Press Releases & Announcements

01/26/2010

Cooley Serves as Pro Bono Co-Counsel in Juvenile Shackling Case Victory

New York -- Tuesday, Jan. 26, 2010 – Cooley Godward Kronish and the Legal Aid Society secured a judgment from the New York State Supreme Court that the policy of the Office of Children and Family Services (OCFS) to shackle children whom it transports to court is illegal. Cooley served pro bono as co-counsel in the suit.
 
"The court's recognition that OCFS cannot treat children this way is part and parcel of a culture of abusive practices that is not rehabilitative and does not reorganize that these are children who are in the care of the state," said Nancy Rosenbloom, director of the Juvenile Rights Law Reform Unit and the lead lawyer on the case. "We had evidence of kids not being able to drink their milk on the way to court because of the chains," Rosenbloom told The New York Times.
 
Cooley and the Legal Aid Society represent "John F.," a boy who was placed in the custody of OCFS for rehabilitation after a juvenile delinquency finding. The class action case, brought on behalf of all children who are transported to New York City's courthouses while in OCFS custody, challenged OCFS's policy and practice of routinely shackling every such child whom the agency transports to court, restraining boys and girls with handcuffs, footcuffs, and waist belts that attach the their cuffed hands to their waists. Although OCFS staff accompany each child, the agency keeps children fully shackled the entire time they spend in the public corridors, public waiting areas, and other areas of courthouses – often for a full day. The agency makes no individualized assessment of controllability and dangerousness; rather, every child is shackled.
 
Granting plaintiffs' motion for summary judgment, Justice Milton A. Tingling, Jr., found that the shackling practice violates the State's own regulation, which prohibits the use of mechanical restraints unless "a child is uncontrollable and constitutes a serious and evident danger to himself and others." The court declared that OCFS's policy allowing "shackling of all youth – regardless of behavioral assessment or without apparent need" is "an attempt to create law where [OCFS] lacks authority to do so" and "completely contradict[s] the language" of the governing regulation. The Court noted that OCFS did not contest or contradict plaintiffs' contention that the agency shackles all youth without individualized assessments.

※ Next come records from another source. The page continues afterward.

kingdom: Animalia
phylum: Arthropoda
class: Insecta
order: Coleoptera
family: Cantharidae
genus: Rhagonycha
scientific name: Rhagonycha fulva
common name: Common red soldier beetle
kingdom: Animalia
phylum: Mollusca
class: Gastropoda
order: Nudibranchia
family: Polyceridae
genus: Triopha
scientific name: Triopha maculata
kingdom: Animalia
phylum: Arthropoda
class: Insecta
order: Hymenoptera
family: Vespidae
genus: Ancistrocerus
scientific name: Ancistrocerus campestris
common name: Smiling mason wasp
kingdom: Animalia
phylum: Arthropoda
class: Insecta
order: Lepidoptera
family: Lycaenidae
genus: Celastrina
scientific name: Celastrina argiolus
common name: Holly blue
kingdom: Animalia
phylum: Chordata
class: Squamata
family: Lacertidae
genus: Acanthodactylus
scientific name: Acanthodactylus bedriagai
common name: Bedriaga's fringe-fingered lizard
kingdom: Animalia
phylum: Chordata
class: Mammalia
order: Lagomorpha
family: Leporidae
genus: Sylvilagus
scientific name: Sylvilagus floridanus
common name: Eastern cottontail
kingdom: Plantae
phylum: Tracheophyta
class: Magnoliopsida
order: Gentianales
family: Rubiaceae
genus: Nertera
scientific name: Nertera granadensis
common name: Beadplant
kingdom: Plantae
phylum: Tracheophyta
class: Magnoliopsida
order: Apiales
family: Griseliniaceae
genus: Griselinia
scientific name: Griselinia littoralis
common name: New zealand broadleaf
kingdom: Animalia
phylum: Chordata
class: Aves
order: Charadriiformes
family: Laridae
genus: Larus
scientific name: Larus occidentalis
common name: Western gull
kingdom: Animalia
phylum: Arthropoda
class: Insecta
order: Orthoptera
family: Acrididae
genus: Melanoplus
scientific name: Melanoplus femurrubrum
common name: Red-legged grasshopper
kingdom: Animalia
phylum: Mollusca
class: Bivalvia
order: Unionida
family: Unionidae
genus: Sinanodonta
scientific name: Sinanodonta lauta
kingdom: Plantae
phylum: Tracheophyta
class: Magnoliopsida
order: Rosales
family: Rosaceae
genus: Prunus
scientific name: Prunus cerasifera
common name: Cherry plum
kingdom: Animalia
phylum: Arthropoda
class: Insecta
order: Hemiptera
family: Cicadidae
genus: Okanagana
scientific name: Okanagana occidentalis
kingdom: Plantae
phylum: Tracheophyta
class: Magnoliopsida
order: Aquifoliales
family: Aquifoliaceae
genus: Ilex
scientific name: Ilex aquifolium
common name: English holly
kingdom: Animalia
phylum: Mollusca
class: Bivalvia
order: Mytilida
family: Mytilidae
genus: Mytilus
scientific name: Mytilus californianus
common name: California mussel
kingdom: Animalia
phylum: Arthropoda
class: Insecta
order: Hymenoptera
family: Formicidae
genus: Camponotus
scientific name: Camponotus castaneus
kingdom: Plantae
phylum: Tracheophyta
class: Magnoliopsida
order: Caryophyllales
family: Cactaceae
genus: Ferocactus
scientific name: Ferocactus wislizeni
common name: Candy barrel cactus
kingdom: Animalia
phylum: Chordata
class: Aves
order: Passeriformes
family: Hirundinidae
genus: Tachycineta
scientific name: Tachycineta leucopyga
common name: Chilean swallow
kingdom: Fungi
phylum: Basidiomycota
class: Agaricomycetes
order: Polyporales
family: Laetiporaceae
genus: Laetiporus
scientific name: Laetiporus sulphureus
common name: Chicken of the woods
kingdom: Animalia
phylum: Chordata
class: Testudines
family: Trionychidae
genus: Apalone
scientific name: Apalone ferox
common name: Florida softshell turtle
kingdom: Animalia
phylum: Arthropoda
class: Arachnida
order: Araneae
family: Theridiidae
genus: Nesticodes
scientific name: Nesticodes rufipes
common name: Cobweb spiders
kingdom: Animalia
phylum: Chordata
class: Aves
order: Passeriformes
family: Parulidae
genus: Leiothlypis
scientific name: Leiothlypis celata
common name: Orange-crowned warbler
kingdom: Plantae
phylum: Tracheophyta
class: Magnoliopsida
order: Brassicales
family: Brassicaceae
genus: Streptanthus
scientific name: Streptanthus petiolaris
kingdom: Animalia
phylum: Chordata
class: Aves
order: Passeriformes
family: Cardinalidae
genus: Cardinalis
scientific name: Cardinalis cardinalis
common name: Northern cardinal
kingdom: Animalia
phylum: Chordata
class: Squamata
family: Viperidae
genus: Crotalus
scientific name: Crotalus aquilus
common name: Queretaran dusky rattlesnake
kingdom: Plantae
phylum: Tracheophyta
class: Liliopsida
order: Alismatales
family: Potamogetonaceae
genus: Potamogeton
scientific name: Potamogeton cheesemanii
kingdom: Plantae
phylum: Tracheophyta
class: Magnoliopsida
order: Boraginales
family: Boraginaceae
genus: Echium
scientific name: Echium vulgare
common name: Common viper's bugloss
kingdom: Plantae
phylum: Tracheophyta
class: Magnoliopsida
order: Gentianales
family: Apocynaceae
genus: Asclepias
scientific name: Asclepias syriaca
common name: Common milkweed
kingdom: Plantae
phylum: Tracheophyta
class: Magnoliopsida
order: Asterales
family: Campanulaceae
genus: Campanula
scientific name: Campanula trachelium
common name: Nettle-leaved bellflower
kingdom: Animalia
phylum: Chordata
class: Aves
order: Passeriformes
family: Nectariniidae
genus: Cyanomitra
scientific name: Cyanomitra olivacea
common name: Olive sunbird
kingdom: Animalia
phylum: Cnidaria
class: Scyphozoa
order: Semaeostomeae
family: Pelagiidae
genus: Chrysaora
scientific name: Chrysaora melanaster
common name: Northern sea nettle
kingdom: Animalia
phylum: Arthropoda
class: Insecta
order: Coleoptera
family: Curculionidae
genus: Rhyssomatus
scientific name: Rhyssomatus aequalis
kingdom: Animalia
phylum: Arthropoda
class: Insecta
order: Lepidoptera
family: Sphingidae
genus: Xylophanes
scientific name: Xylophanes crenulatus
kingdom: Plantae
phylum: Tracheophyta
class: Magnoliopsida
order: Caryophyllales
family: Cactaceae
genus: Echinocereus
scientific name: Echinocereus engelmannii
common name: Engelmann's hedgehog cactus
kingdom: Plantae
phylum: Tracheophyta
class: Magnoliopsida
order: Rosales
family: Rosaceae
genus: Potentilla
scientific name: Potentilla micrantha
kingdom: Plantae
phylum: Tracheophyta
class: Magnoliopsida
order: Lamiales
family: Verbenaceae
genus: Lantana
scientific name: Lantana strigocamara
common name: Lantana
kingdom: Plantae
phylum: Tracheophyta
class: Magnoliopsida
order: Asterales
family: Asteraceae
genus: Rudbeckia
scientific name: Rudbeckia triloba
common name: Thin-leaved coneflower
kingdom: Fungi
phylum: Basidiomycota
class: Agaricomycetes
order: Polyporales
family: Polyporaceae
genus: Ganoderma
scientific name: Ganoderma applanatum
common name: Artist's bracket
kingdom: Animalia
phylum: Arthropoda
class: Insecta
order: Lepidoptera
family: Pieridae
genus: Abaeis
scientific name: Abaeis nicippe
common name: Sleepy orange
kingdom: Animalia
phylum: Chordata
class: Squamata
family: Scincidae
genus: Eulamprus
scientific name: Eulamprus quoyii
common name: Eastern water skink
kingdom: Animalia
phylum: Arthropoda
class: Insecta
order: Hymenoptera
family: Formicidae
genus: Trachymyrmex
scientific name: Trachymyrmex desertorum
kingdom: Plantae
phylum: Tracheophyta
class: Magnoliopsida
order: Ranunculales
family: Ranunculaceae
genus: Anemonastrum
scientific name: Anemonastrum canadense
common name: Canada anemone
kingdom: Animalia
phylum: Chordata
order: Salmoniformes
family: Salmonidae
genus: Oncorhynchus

On behalf of the entire class of children, the Court enjoined OCFS "from restraining, with handcuffs and/or footcuffs, children placed in their non-secure or limited secure custody pursuant to Article 3 of the Family Court Act, during the time the children spend in New York City Court buildings" unless the agency makes a determination that an individual child poses "a serious and evident danger to himself and others at the time defendant seeks to restrain the child."
 
The Cooley litigation team included partner William Schwartz and associates Rachel Kane and Karen Won.